> [Records provided]
▼

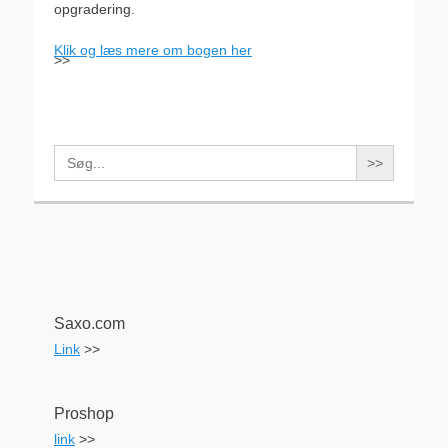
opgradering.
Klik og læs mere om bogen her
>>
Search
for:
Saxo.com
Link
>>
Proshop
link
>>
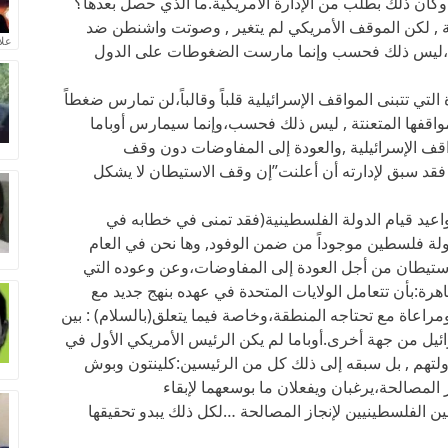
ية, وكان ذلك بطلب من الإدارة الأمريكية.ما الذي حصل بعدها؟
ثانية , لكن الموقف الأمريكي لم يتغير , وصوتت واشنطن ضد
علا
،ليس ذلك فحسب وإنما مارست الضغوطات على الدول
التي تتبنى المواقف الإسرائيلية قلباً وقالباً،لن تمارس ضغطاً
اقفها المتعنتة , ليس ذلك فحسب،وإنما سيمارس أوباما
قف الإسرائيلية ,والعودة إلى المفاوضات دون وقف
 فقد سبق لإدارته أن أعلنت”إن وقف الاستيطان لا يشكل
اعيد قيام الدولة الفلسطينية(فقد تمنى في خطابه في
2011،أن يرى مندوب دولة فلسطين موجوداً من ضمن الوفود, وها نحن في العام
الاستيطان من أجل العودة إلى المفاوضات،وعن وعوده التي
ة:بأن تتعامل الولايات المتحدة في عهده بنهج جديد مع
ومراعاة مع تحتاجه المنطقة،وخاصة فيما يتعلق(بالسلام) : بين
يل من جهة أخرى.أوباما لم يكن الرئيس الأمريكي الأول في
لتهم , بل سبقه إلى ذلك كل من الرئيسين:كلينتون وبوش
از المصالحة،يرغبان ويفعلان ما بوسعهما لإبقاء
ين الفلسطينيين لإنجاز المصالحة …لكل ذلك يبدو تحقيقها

▲

> [Directions for this task]
Only one stretch of the data is wanted: the lines from the one with "لتهم , بل سبقه" through the last, repeated exactly.

> [Written answer]
لتهم , بل سبقه إلى ذلك كل من الرئيسين:كلينتون وبوش
از المصالحة،يرغبان ويفعلان ما بوسعهما لإبقاء
ين الفلسطينيين لإنجاز المصالحة …لكل ذلك يبدو تحقيقها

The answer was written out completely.